Rise in workless households to increase debt management need?

The UK has witnessed a rise in workless households, suggesting more individuals may be in need of debt management help.

According to the Economic a…

The UK has witnessed a rise in workless households, suggesting more individuals may be in need of debt management help.

According to the Economic and Labour Market Review from the Office for National Statistics, the proportion of homes in which no working-age adults were employed rose from 15.7 per cent in April to June 2007 to 17.2 per cent in the same months in 2009.

The report used data from both the Living Costs and Food Survey and the Labour Force Survey to analyse how the recent economic downturn affected the numbers of working and workless families below the state pension age, as well as how the level of household income had altered.

It discovered the number of residences wherein all adults of working-age were employed had fallen from 57.7 per cent to 54.7 per cent over the same period.

Average disposable income, however, remained constant over the two years.

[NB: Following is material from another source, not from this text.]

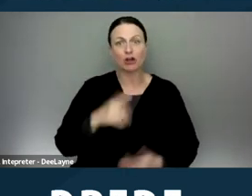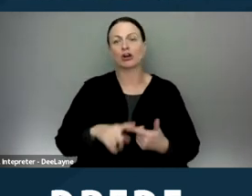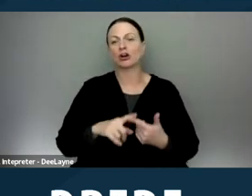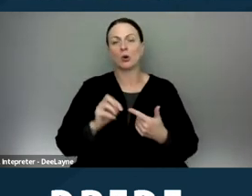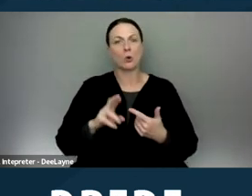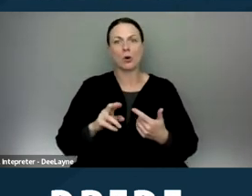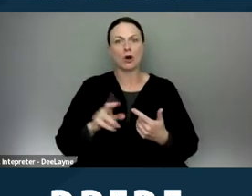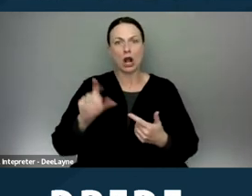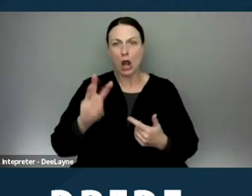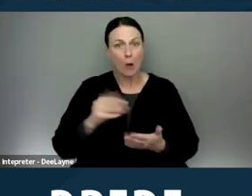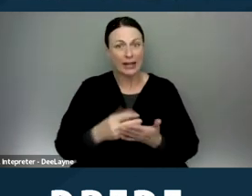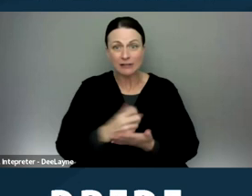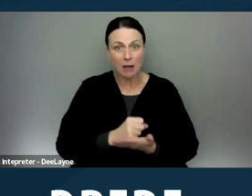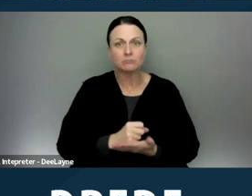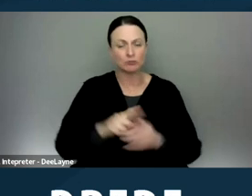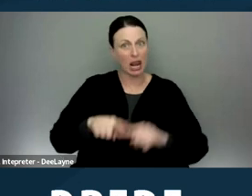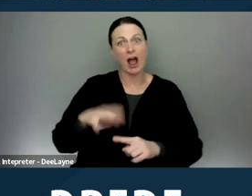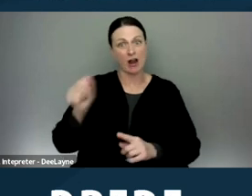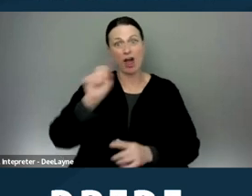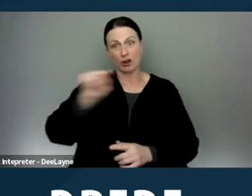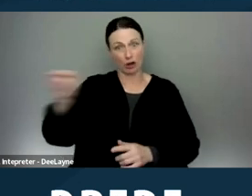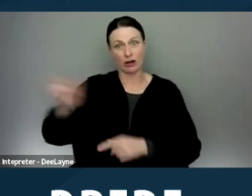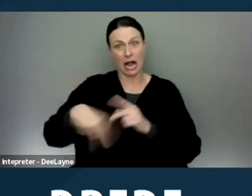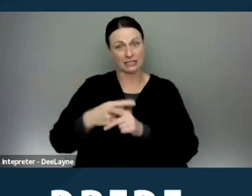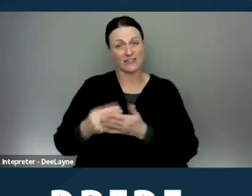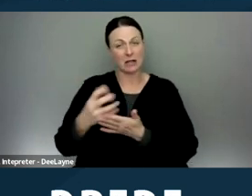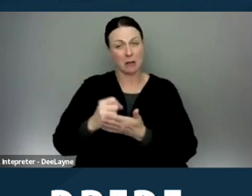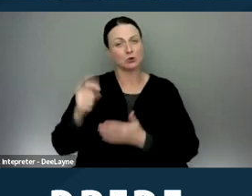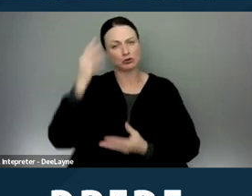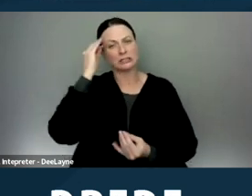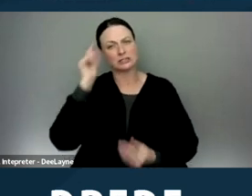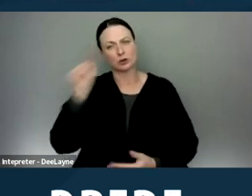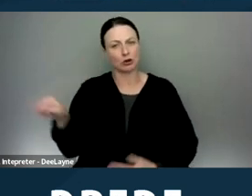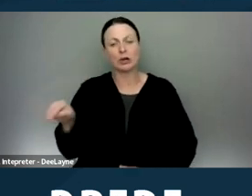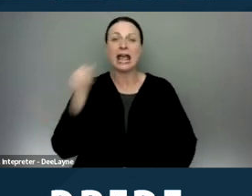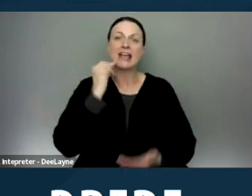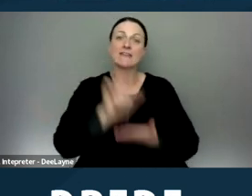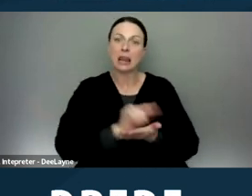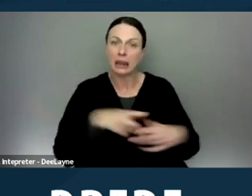and housing providers should consider those other forms of income if they're legal forms of income.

When compared against previous recessions, the study showed the peak-to-trough fall in gross domestic product between quarter one of 2008 and quarter three in 2009 (6.4 per cent), to mark the deepest financial crisis since the Second World War.

Despite the depth and duration of the recent recession, the article discovered the labour market to have remained somewhat resilient, with loss of employment remaining relatively subdued.

“Reasons for this seem to include: employers entering the recession in good financial shape, firms’ cash flow being helped by rapid reductions in interest rates and fiscal stimulus,” it explained.

The Guardian recently noted debt in the UK is becoming part of everyday life after revealing the nation owed a combined total of £1,460 billion in private debt in April 2010.